Here are some useful starting points, to help you better understand and prepare to be secure online. They include information that you can share with your clients as well.

Net Alert 

This site translates new research on privacy and security into clear messages that explain how online threats work and what you can do about them. Among other resources, the site includes Secure accounts – a set of resources to help communicate why securing your digital accounts is important, and easy tips for keeping your accounts safe. Information here is available in English, French, Arabic, Simplified Chinese, Traditional Chinese, Spanish, and Tibetan.

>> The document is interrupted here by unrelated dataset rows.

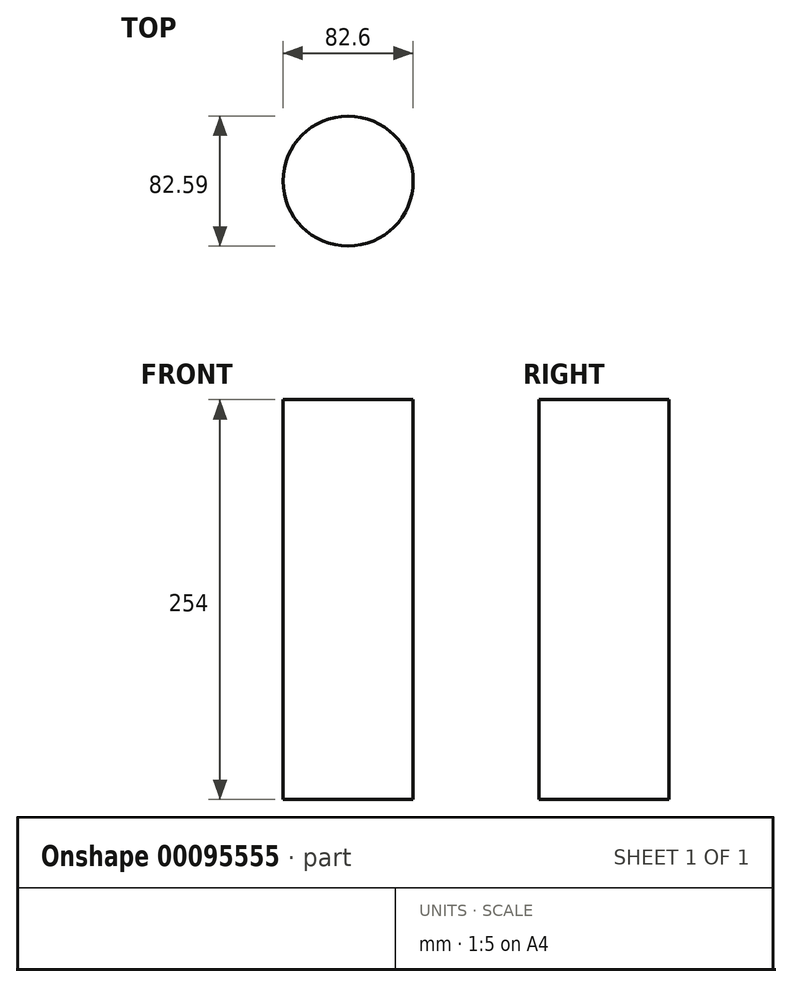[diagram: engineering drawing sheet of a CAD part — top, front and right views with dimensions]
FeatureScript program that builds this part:
annotation { "Feature Type Name" : "Feature", "Feature Type Description" : "" }
export const myFeature = defineFeature(function(context is Context, id is Id, definition is map)
    precondition{}
    {
        {
            var Q0;
            Q0=qCreatedBy(makeId("Top.planeOp"),FACE);
            var sketch = newSketch(context, id + "F0", { "sketchPlane" : qUnion([Q0])});
            skCircle(sketch, "E0", {"center": v(-28.11, 30.25) * mm, "radius": 41.3 * mm});
            skPoint(sketch, "E0.first.point", {"position": v(0, 0) * mm});
            skPoint(sketch, "E0.second.point", {"position": v(-63.8, 51.02) * mm});
            skPoint(sketch, "E0.third.point", {"position": v(7.06, 51.9) * mm});
            skSolve(sketch);
        }
        {
            var Q0;
            Q0 = qSketchRegion(id + "F0", true);
            extrude(context, id + "F1", {"entities" : qUnion([Q0]), "depth" : 254 * mm});
        }
    });
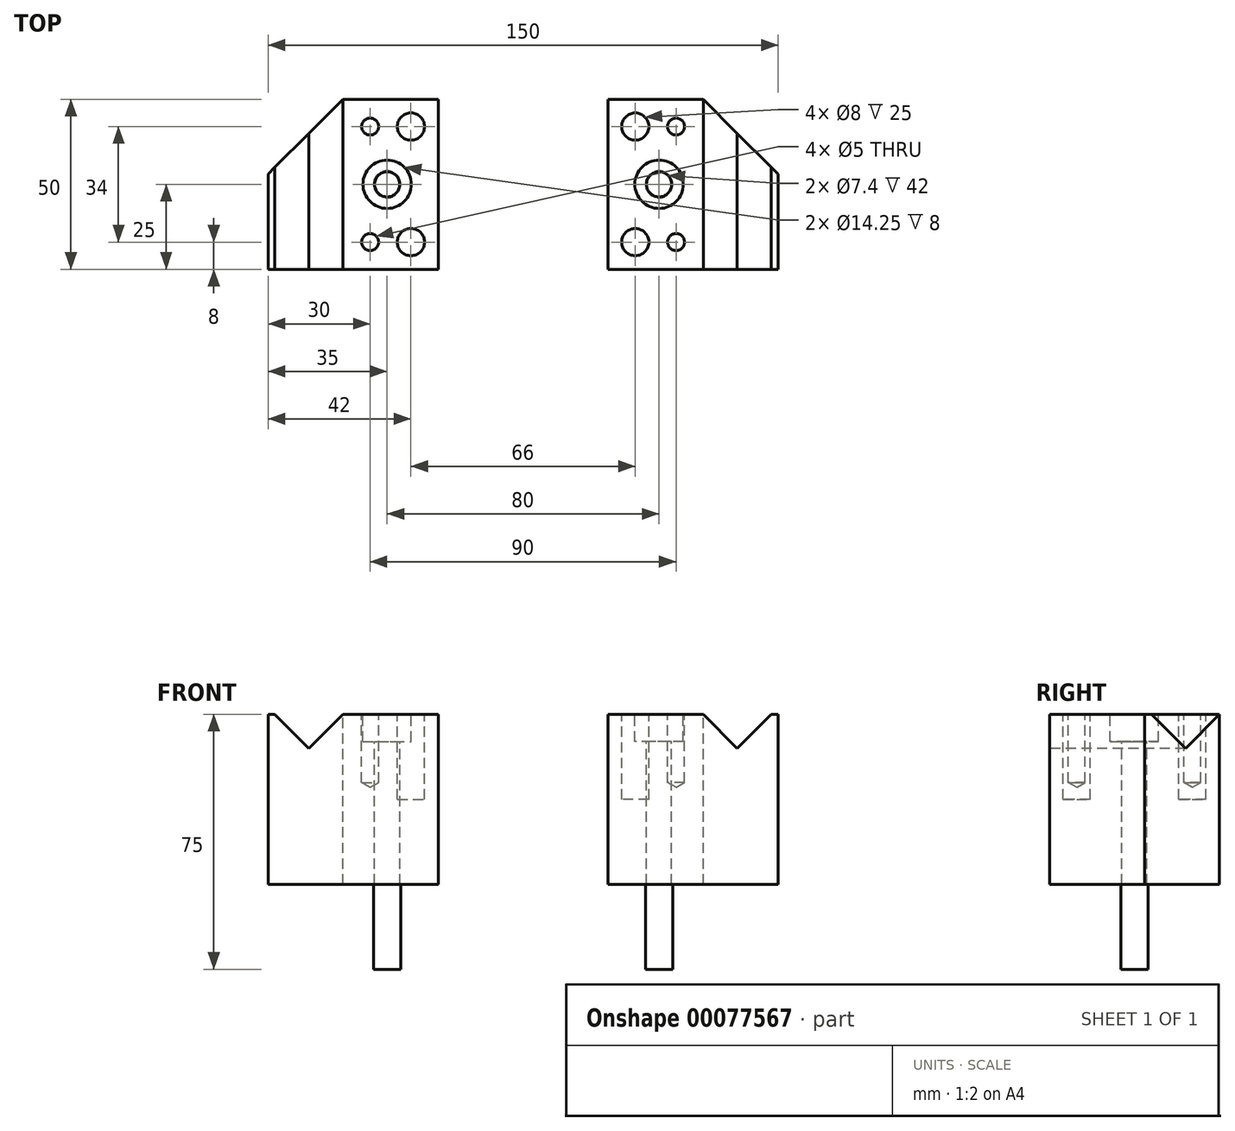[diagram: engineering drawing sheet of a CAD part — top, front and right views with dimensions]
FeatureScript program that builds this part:
annotation { "Feature Type Name" : "Feature", "Feature Type Description" : "" }
export const myFeature = defineFeature(function(context is Context, id is Id, definition is map)
    precondition{}
    {
        {
            var Q0;
            Q0=qCreatedBy(makeId("Top.planeOp"),FACE);
            var sketch = newSketch(context, id + "F0", { "sketchPlane" : qUnion([Q0])});
            skLineSegment(sketch, "E0.bottom", {"start": v(25, 25) * mm, "end": v(-25, 25) * mm});
            skLineSegment(sketch, "E0.top", {"start": v(25, -25) * mm, "end": v(-25, -25) * mm});
            skLineSegment(sketch, "E0.left", {"start": v(25, 25) * mm, "end": v(25, -25) * mm});
            skLineSegment(sketch, "E0.right", {"start": v(-25, 25) * mm, "end": v(-25, -25) * mm});
            skPoint(sketch, "E0.middle", {"position": v(0, 0) * mm});
            skSolve(sketch);
        }
        {
            var Q0;
            Q0 = qSketchRegion(id + "F0", true);
            var Q1;
            Q1 = qSketchRegion(id + "F2", true);
            extrude(context, id + "F1", {"entities" : qUnion([Q0, Q1]), "depth" : 50 * mm});
        }
        {
            var Q0;
            Q0=makeQuery(id+"F1.opExtrude","SWEPT_FACE",FACE,{"disambiguationData":[OSD([sQuery(id+"F0.wireOp",EDGE,"E0.top")])]});
            var sketch = newSketch(context, id + "F2", { "sketchPlane" : qUnion([Q0])});
            skLineSegment(sketch, "E1", {"start": v(23, 50) * mm, "end": v(13, 40) * mm});
            skLineSegment(sketch, "E2", {"start": v(13, 40) * mm, "end": v(3, 50) * mm});
            skLineSegment(sketch, "E3", {"start": v(3, 50) * mm, "end": v(23, 50) * mm});
            skSolve(sketch);
        }
        {
            var Q0;
            Q0=makeQuery(id+"F2.imprint","IMPRINT",FACE,{"disambiguationData":[TD([[makeQuery(id+"F2.imprint","IMPRINT",EDGE,{"derivedFrom":sQuery(id+"F2.wireOp",EDGE,"E1")}),-1.0]])]});
            extrude(context, id + "F3", {"entities" : qUnion([Q0]), "operationType" : NewBodyOperationType.REMOVE, "endBound" : BoundingType.THROUGH_ALL, "oppositeDirection" : true, "depth" : 25 * mm});
        }
        {
            var Q0;
            {var subQ0=sQuery(id+"F0.wireOp",EDGE,"E0.bottom");var subQ1=sQuery(id+"F0.wireOp",EDGE,"E0.top");var subQ2=sQuery(id+"F0.wireOp",EDGE,"E0.right");Q0=makeQuery(id+"F3.boolean.opBoolean","SPLIT",FACE,{"disambiguationData":[TD([makeQuery(id+"F1.opExtrude","SWEPT_FACE",FACE,{"disambiguationData":[OSD([subQ2])]})])],"derivedFrom":makeQuery(id+"F1.opExtrude","CAP_FACE",FACE,{"disambiguationData":[OSD([subQ0,subQ1,sQuery(id+"F0.wireOp",EDGE,"E0.left"),subQ2])],"isStart":false})});}
            var sketch = newSketch(context, id + "F4", { "sketchPlane" : qUnion([Q0])});
            skCircle(sketch, "E4", {"center": v(-17, 17) * mm, "radius": 4 * mm});
            skCircle(sketch, "E5", {"center": v(-17, -17) * mm, "radius": 4 * mm});
            skSolve(sketch);
        }
        {
            var Q0;
            Q0 = qSketchRegion(id + "F4", true);
            extrude(context, id + "F5", {"entities" : qUnion([Q0]), "operationType" : NewBodyOperationType.REMOVE, "oppositeDirection" : true, "depth" : 25 * mm});
        }
        {
            var Q0;
            {var subQ0=sQuery(id+"F0.wireOp",EDGE,"E0.bottom");var subQ1=sQuery(id+"F0.wireOp",EDGE,"E0.top");var subQ2=sQuery(id+"F0.wireOp",EDGE,"E0.right");Q0=makeQuery(id+"F3.boolean.opBoolean","SPLIT",FACE,{"disambiguationData":[TD([makeQuery(id+"F1.opExtrude","SWEPT_FACE",FACE,{"disambiguationData":[OSD([subQ2])]})])],"derivedFrom":makeQuery(id+"F1.opExtrude","CAP_FACE",FACE,{"disambiguationData":[OSD([subQ0,subQ1,sQuery(id+"F0.wireOp",EDGE,"E0.left"),subQ2])],"isStart":false})});}
            var sketch = newSketch(context, id + "F6", { "sketchPlane" : qUnion([Q0])});
            skPoint(sketch, "E6", {"position": v(-15, 0) * mm});
            skPoint(sketch, "E7", {"position": v(-5, -17) * mm});
            skPoint(sketch, "E8", {"position": v(-10, 0) * mm});
            skLineSegment(sketch, "E9", {"start": v(-17, 17) * mm, "end": v(-17, -17) * mm});
            skLineSegment(sketch, "E10", {"start": v(-5, -17) * mm, "end": v(-5, 17) * mm});
            skPoint(sketch, "E11", {"position": v(-5, 17) * mm});
            skSolve(sketch);
        }
        {
            var Q0;
            Q0=sQuery(id+"F6.wireOp",VERTEX,"E7");
            var Q1;
            Q1=sQuery(id+"F6.wireOp",VERTEX,"E11");
            var Q2;
            Q2=makeQuery(id+"F1.opExtrude","SWEPT_BODY",BODY,{"disambiguationData":[OSD([sQuery(id+"F0.wireOp",EDGE,"E0.bottom"),sQuery(id+"F0.wireOp",EDGE,"E0.top"),sQuery(id+"F0.wireOp",EDGE,"E0.left"),sQuery(id+"F0.wireOp",EDGE,"E0.right")])]});
            hole(context, id + "F7", {"style" : HoleStyle.SIMPLE, "endStyle" : HoleEndStyle.BLIND, "standardTappedOrClearance" : lookupTablePath({ "standard" : "ISO", "engagement" : "75%", "pitch" : "1 mm", "size" : "M6", "type" : "Tapped" }), "standardBlindInLast" : lookupTablePath({ "standard" : "ISO", "engagement" : "75%", "pitch" : "1 mm", "size" : "M6", "type" : "Tapped" }), "holeDiameter" : 5 * mm, "holeDepth" : 20 * mm, "startFromSketch" : true, "locations" : qUnion([Q0, Q1]), "scope" : qUnion([Q2]), "majorDiameter" : 6 * mm});
        }
        {
            var Q0;
            Q0=sQuery(id+"F6.wireOp",VERTEX,"E8");
            var Q1;
            Q1=makeQuery(id+"F1.opExtrude","SWEPT_BODY",BODY,{"disambiguationData":[OSD([sQuery(id+"F0.wireOp",EDGE,"E0.bottom"),sQuery(id+"F0.wireOp",EDGE,"E0.top"),sQuery(id+"F0.wireOp",EDGE,"E0.left"),sQuery(id+"F0.wireOp",EDGE,"E0.right")])]});
            hole(context, id + "F8", {"style" : HoleStyle.C_BORE, "endStyle" : HoleEndStyle.BLIND, "standardTappedOrClearance" : lookupTablePath({ "standard" : "ISO", "engagement" : "25%", "pitch" : "1 mm", "size" : "M8", "type" : "Tapped" }), "standardBlindInLast" : lookupTablePath({ "standard" : "ISO", "engagement" : "25%", "pitch" : "1 mm", "size" : "M8", "type" : "Tapped" }), "holeDiameter" : 7.4 * mm, "cBoreDiameter" : 14.25 * mm, "cBoreDepth" : 8 * mm, "holeDepth" : 60 * mm, "startFromSketch" : true, "locations" : qUnion([Q0]), "scope" : qUnion([Q1])});
        }
        {
            var Q0;
            Q0=makeQuery(id+"F1.opExtrude","CAP_FACE",FACE,{"disambiguationData":[OSD([sQuery(id+"F0.wireOp",EDGE,"E0.bottom"),sQuery(id+"F0.wireOp",EDGE,"E0.top"),sQuery(id+"F0.wireOp",EDGE,"E0.left"),sQuery(id+"F0.wireOp",EDGE,"E0.right")])],"isStart":true});
            var sketch = newSketch(context, id + "F9", { "sketchPlane" : qUnion([Q0])});
            skCircle(sketch, "E12", {"center": v(-10, 0) * mm, "radius": 4 * mm});
            skSolve(sketch);
        }
        {
            var Q0;
            Q0 = qSketchRegion(id + "F9", true);
            extrude(context, id + "F10", {"entities" : qUnion([Q0]), "operationType" : NewBodyOperationType.ADD, "depth" : 25 * mm});
        }
        {
            var Q0;
            {var subQ0=sQuery(id+"F0.wireOp",EDGE,"E0.bottom");var subQ1=sQuery(id+"F0.wireOp",EDGE,"E0.top");var subQ2=sQuery(id+"F0.wireOp",EDGE,"E0.right");Q0=makeQuery(id+"F3.boolean.opBoolean","SPLIT",FACE,{"disambiguationData":[TD([makeQuery(id+"F1.opExtrude","SWEPT_FACE",FACE,{"disambiguationData":[OSD([subQ2])]})])],"derivedFrom":makeQuery(id+"F1.opExtrude","CAP_FACE",FACE,{"disambiguationData":[OSD([subQ0,subQ1,sQuery(id+"F0.wireOp",EDGE,"E0.left"),subQ2])],"isStart":false})});}
            var sketch = newSketch(context, id + "F11", { "sketchPlane" : qUnion([Q0])});
            skLineSegment(sketch, "E13", {"start": v(3, 25) * mm, "end": v(28, 0) * mm});
            skLineSegment(sketch, "E14", {"start": v(28, 0) * mm, "end": v(28, 25) * mm});
            skLineSegment(sketch, "E15", {"start": v(28, 25) * mm, "end": v(3, 25) * mm});
            skSolve(sketch);
        }
        {
            var Q0;
            Q0 = qSketchRegion(id + "F11", true);
            extrude(context, id + "F12", {"entities" : qUnion([Q0]), "operationType" : NewBodyOperationType.REMOVE, "endBound" : BoundingType.THROUGH_ALL, "oppositeDirection" : true, "depth" : 25 * mm});
        }
        {
            var Q0;
            Q0=makeQuery(id+"F1.opExtrude","SWEPT_BODY",BODY,{"disambiguationData":[OSD([sQuery(id+"F0.wireOp",EDGE,"E0.bottom"),sQuery(id+"F0.wireOp",EDGE,"E0.top"),sQuery(id+"F0.wireOp",EDGE,"E0.left"),sQuery(id+"F0.wireOp",EDGE,"E0.right")])]});
            var Q1;
            Q1=makeQuery(id+"F1.opExtrude","SWEPT_FACE",FACE,{"disambiguationData":[OSD([sQuery(id+"F0.wireOp",EDGE,"E0.right")])]});
            mirror(context, id + "F13", {"entities" : qUnion([Q0]), "mirrorPlane" : qUnion([Q1])});
        }
        {
            var Q0;
            Q0=makeQuery(id+"F13.opPattern","COPY",BODY,{"derivedFrom":makeQuery(id+"F1.opExtrude","SWEPT_BODY",BODY,{"disambiguationData":[OSD([sQuery(id+"F0.wireOp",EDGE,"E0.bottom"),sQuery(id+"F0.wireOp",EDGE,"E0.top"),sQuery(id+"F0.wireOp",EDGE,"E0.left"),sQuery(id+"F0.wireOp",EDGE,"E0.right")])]}),"instanceName":"1"});
            transform(context, id + "F14", {"entities" : qUnion([Q0]), "transformType" : TransformType.TRANSLATION_3D, "dx" : -50 * mm, "dy" : 0 * mm, "dz" : 0 * mm, "makeCopy" : false});
        }
    });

Security in-a-Box – Digital Security Tools and Tactics
The Community Toolkits focus on specific groups of people — sometimes in specific regions — who face significant digital security threats. They include tailored advice on tools and tactics that are relevant to the needs of these particular groups.

Security Planner
Answer a few simple questions to get personalized online safety recommendations. It is confidential – no personal information is stored and they say they won’t access any of your online accounts (Citizen Lab is a trust Canadian source. They also created the Net Alert site/resources above).

Deep Dive: cybersecurity and encryption
A collection of useful articles, guides, and digital security practices for non-profit organizations.

Guide to Secure Group Chat and Conferencing Tools
Which communication platform or tool is best to use? Which is the most secure for holding sensitive internal meetings? Which will have adequate features for online training sessions or remote courses without compromising the privacy and security of participants? Includes a great list of questions to ask/criteria when selecting secure tools or platforms.

Remote Work and Personal Safety
If you’ve got a bit of technical know-how or are connected to people are do, this is an excellent list of resources and tips tips about working from home and ensuring privacy and security.